** DATA FOR THIS EXERCISE **
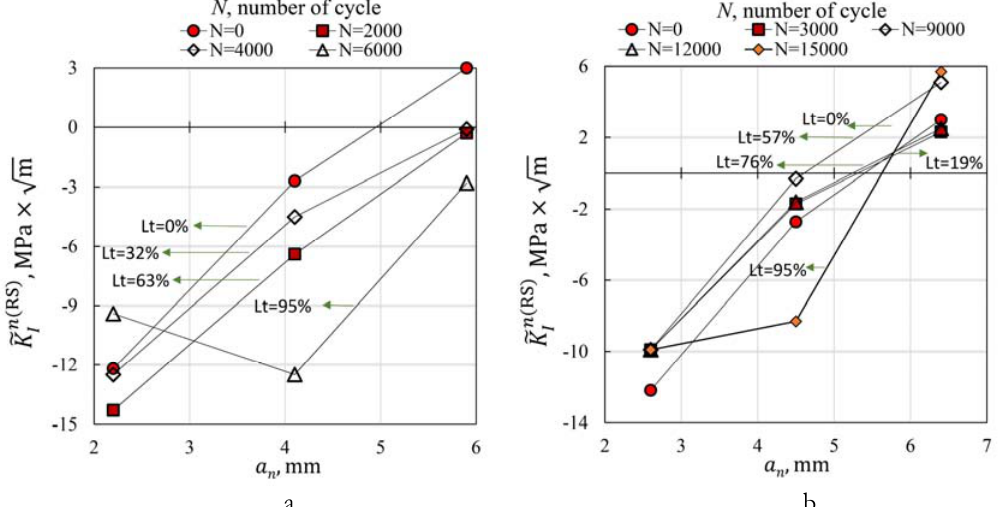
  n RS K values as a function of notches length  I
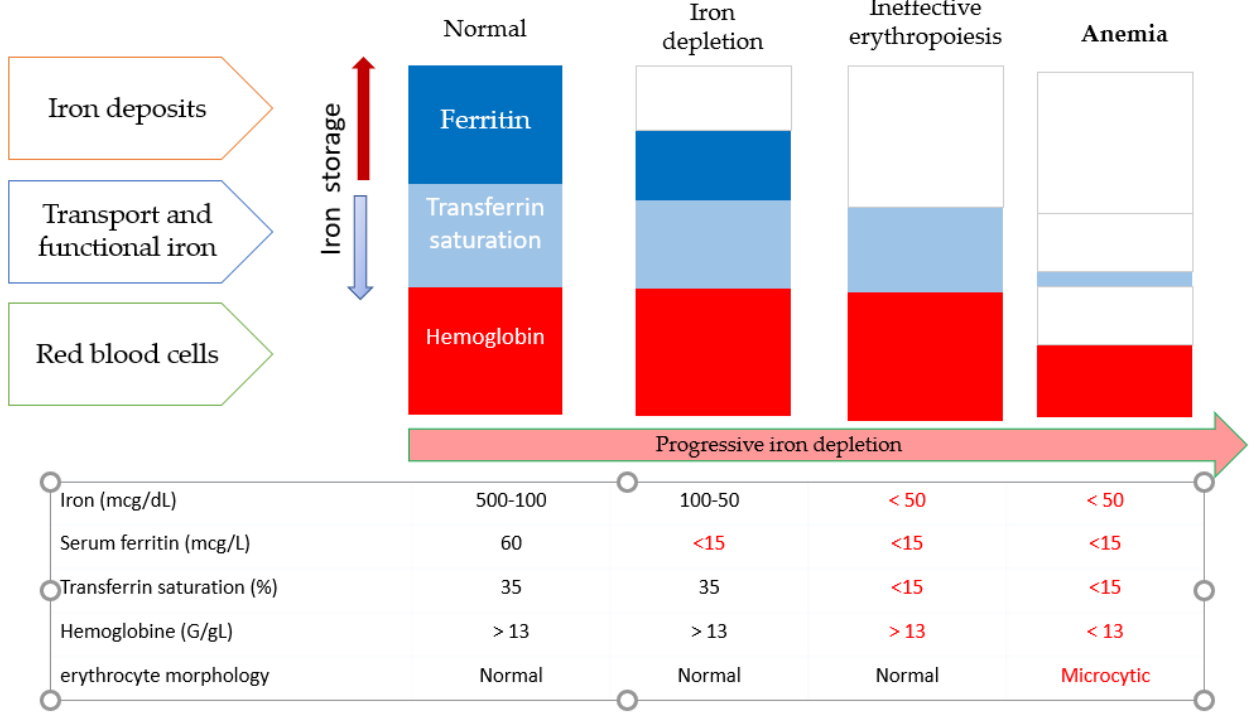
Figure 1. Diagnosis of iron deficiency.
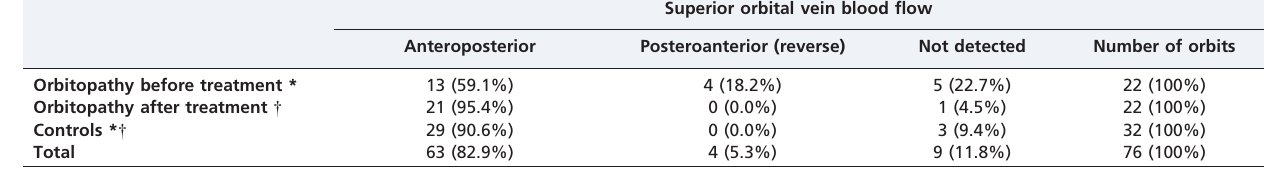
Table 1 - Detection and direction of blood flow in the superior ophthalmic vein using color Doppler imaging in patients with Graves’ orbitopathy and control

---

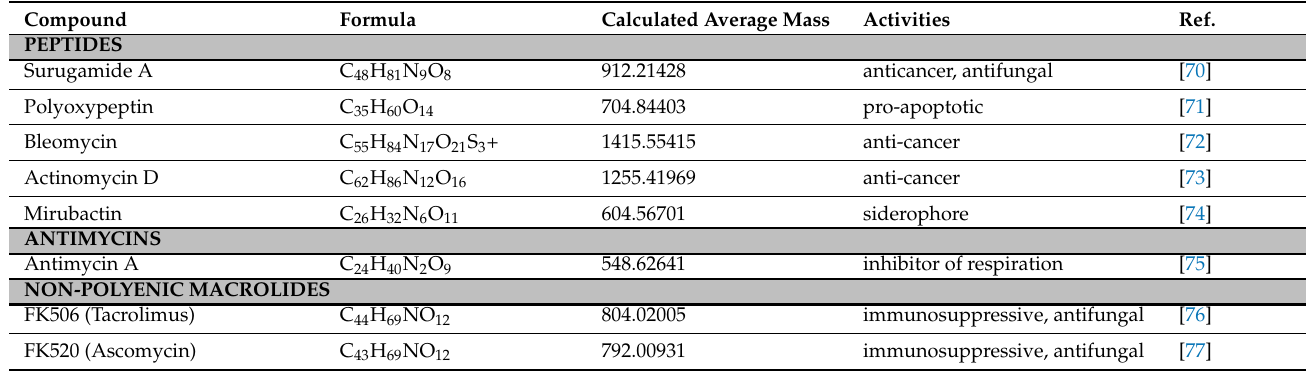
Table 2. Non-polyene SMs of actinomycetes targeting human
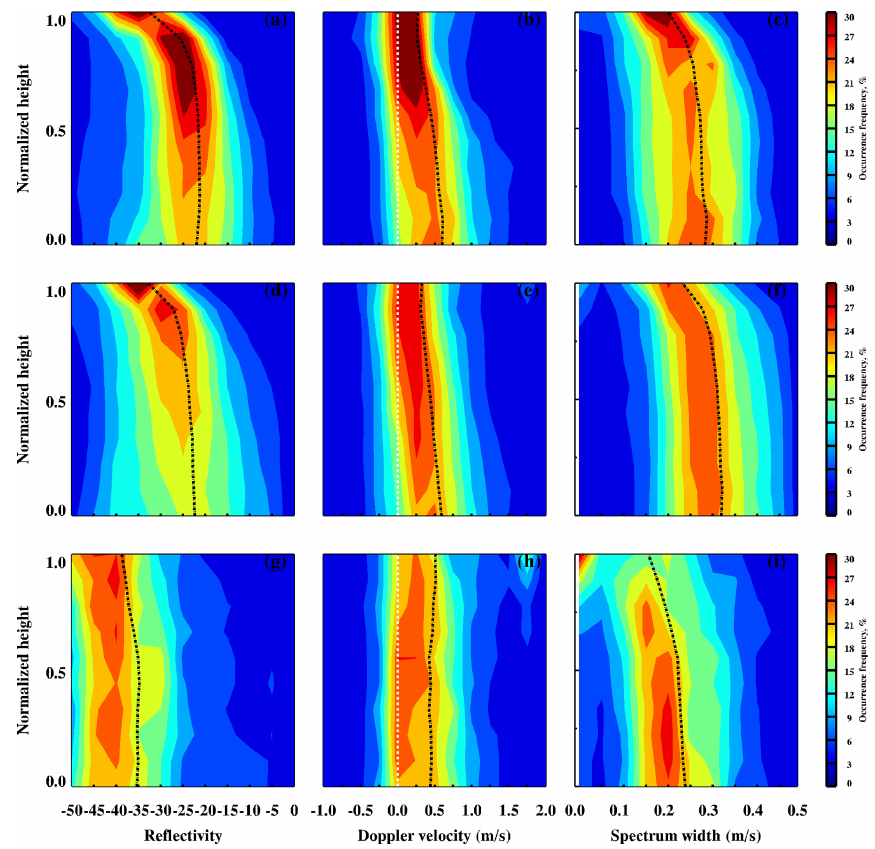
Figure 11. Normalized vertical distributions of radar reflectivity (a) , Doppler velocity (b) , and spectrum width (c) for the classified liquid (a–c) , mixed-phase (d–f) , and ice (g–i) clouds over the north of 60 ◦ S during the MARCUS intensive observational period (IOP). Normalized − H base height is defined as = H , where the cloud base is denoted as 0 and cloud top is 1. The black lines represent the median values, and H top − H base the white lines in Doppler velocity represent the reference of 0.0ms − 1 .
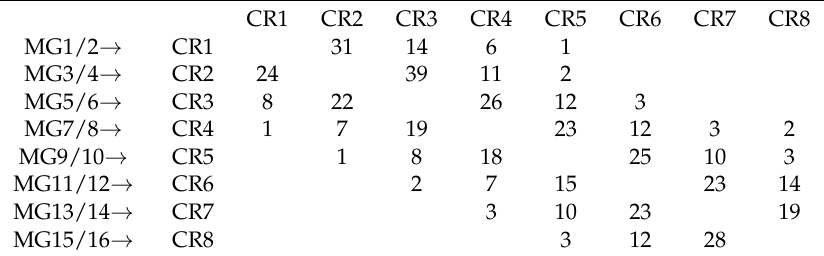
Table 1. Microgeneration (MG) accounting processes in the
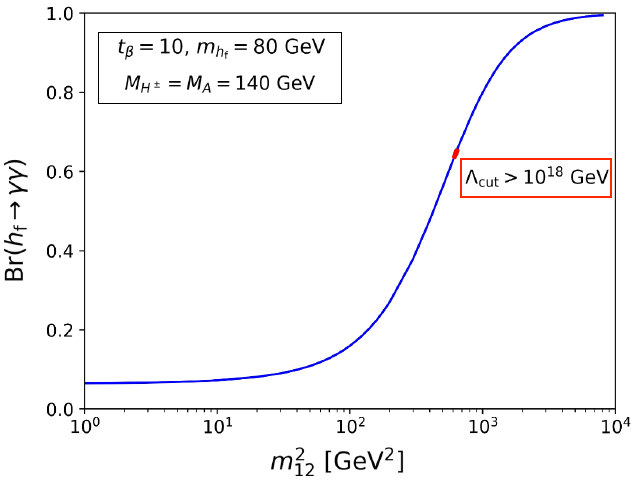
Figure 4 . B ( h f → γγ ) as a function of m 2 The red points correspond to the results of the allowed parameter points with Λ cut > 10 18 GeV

* * *

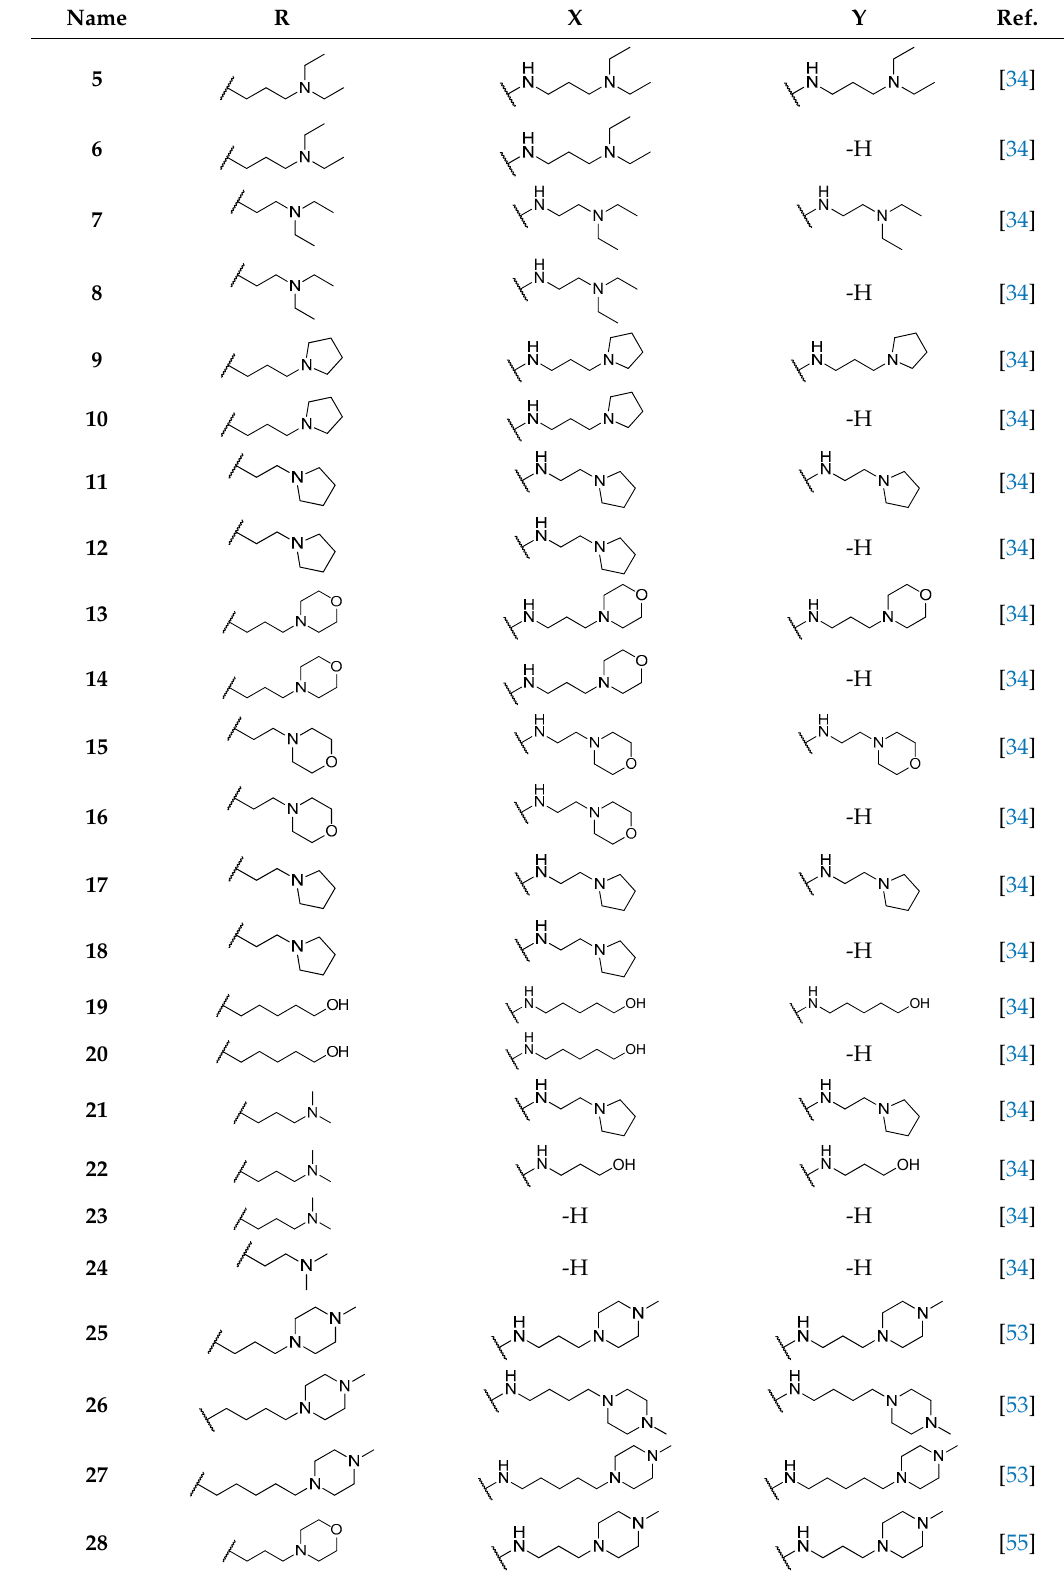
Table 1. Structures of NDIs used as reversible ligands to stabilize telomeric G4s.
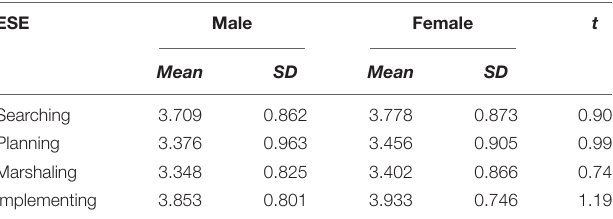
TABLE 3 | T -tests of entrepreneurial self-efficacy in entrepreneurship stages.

** ACTION ITEM **
All that is wanted is the lines above between the one containing "notches length  I" and the one containing "Table 1 - Detection", inclusive, restated word for word, with pictures omitted.

** ANSWER TO THIS TASK **
  n RS K values as a function of notches length  I
Figure 1. Diagnosis of iron deficiency.
Table 1 - Detection and direction of blood flow in the superior ophthalmic vein using color Doppler imaging in patients with Graves’ orbitopathy and control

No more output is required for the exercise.